2. Janelle Monae – The Electric Lady (Wondaland Music; September 10)
Monae took music by surprise with her black and white wardrobe, James Brown stage musings, and exuberant vocal styles. Her Grammy-nominated LP The ArchAndroid helped her gain powerful allies in the likes of Stevie Wonder and Prince. The follow-up, The Electric Lady, upped the ante with guest spots from Prince, Esperanza Spalding, Miguel, and Solange Knowles. Where The ArchAndroid saw her make own sound, Electric Lady finds her mastering many different sounds. The title track is an instant Go-Go club banger. “Victorious” is the best song Lauryn Hill never recorded. “Can’t Live Without Your Love” harkens back to Minnie Riperton. And the Rotary Connection and “Code” is the closest you will ever get to hearing Michael Jackson sing a Sylvers song. With 20 tracks, not one note is out of place or unwanted.

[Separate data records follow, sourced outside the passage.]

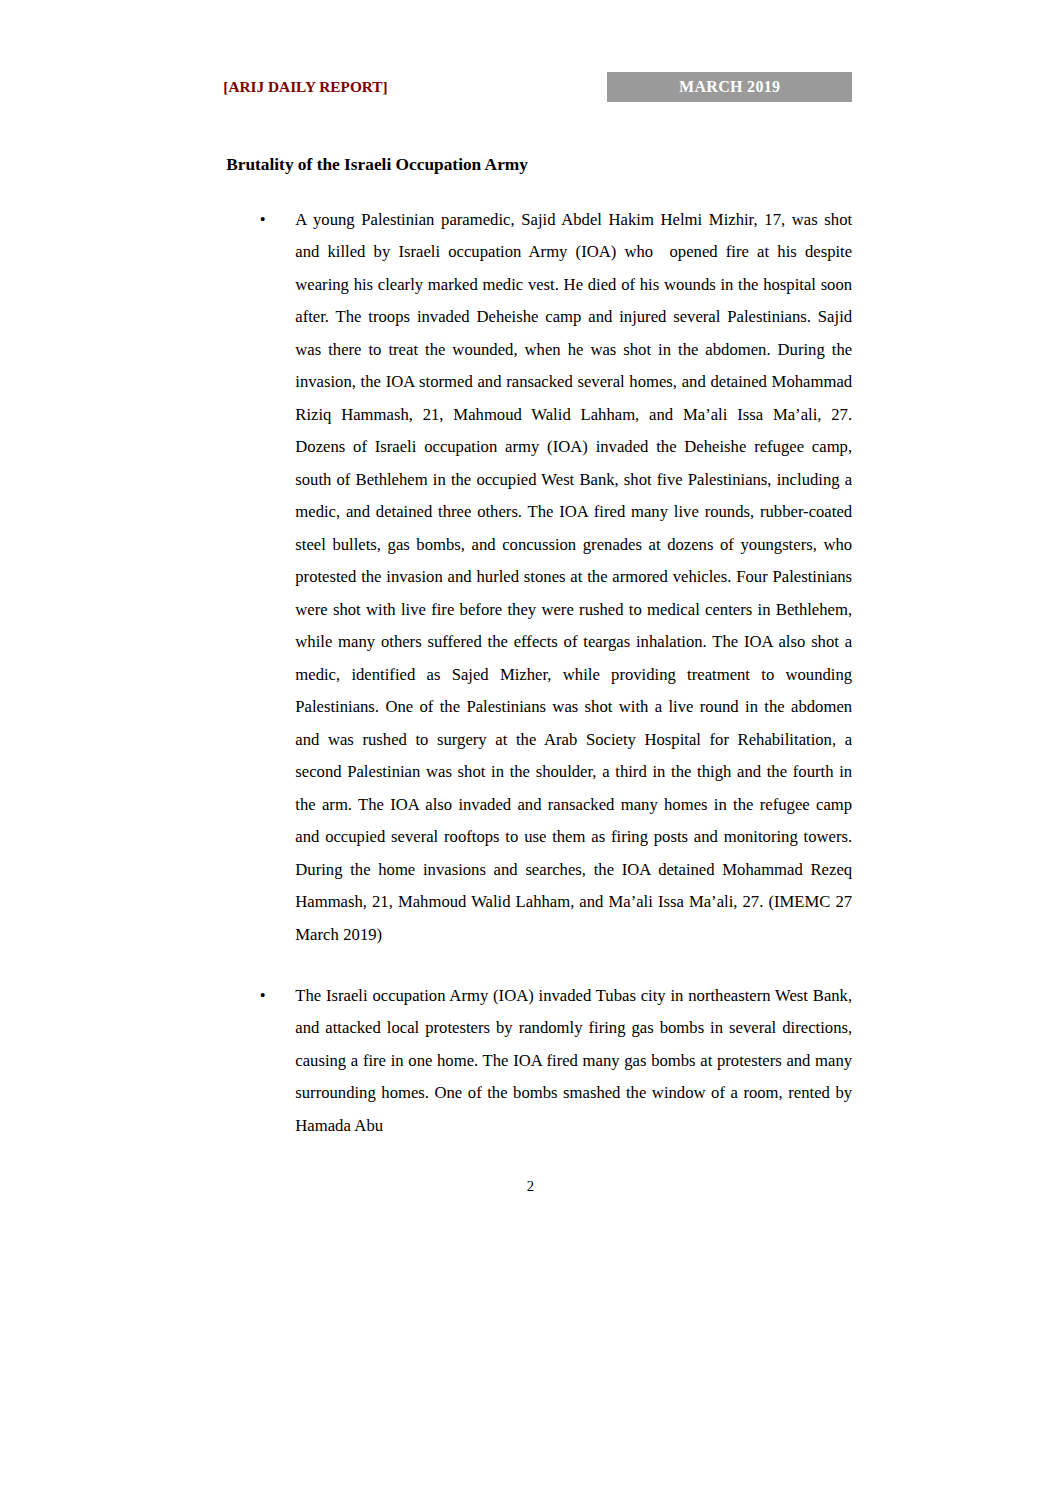[ARIJ DAILY REPORT]
MARCH 2019
Brutality of the Israeli Occupation Army
A young Palestinian paramedic, Sajid Abdel Hakim Helmi Mizhir, 17, was shot and killed by Israeli occupation Army (IOA) who opened fire at his despite wearing his clearly marked medic vest. He died of his wounds in the hospital soon after. The troops invaded Deheishe camp and injured several Palestinians. Sajid was there to treat the wounded, when he was shot in the abdomen. During the invasion, the IOA stormed and ransacked several homes, and detained Mohammad Riziq Hammash, 21, Mahmoud Walid Lahham, and Ma’ali Issa Ma’ali, 27. Dozens of Israeli occupation army (IOA) invaded the Deheishe refugee camp, south of Bethlehem in the occupied West Bank, shot five Palestinians, including a medic, and detained three others. The IOA fired many live rounds, rubber-coated steel bullets, gas bombs, and concussion grenades at dozens of youngsters, who protested the invasion and hurled stones at the armored vehicles. Four Palestinians were shot with live fire before they were rushed to medical centers in Bethlehem, while many others suffered the effects of teargas inhalation. The IOA also shot a medic, identified as Sajed Mizher, while providing treatment to wounding Palestinians. One of the Palestinians was shot with a live round in the abdomen and was rushed to surgery at the Arab Society Hospital for Rehabilitation, a second Palestinian was shot in the shoulder, a third in the thigh and the fourth in the arm. The IOA also invaded and ransacked many homes in the refugee camp and occupied several rooftops to use them as firing posts and monitoring towers. During the home invasions and searches, the IOA detained Mohammad Rezeq Hammash, 21, Mahmoud Walid Lahham, and Ma’ali Issa Ma’ali, 27. (IMEMC 27 March 2019)
The Israeli occupation Army (IOA) invaded Tubas city in northeastern West Bank, and attacked local protesters by randomly firing gas bombs in several directions, causing a fire in one home. The IOA fired many gas bombs at protesters and many surrounding homes. One of the bombs smashed the window of a room, rented by Hamada Abu
2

1. Jose James – No Beginning No End (Blue Note; January 22)
This album dropped in January and every record that’s dropped since has yet to measure up. The Brooklyn-by-way-of-Minnesota vocalist with the “Ginlevet baritone” made his Blue Note Records debut with an album that combines the textures of A Tribe Called Quest, the slow-rolling rhythms of Dilla, and the carefree approach of a Johnny Hartman. With co-production by bassist Pino Pallidino and mixing by Russell Elevado, it’s easy to make the D’Angelo comparisons, especially with songs like “It’s All Over Your Body” and “Trouble,” but it’s much more complex and multifaceted underneath. His duet with Emily King, “Heaven On the Ground,” may be the best song of the year, and the Leon Ware-inspired “Bird of Space” is as hypnotic a track as it comes.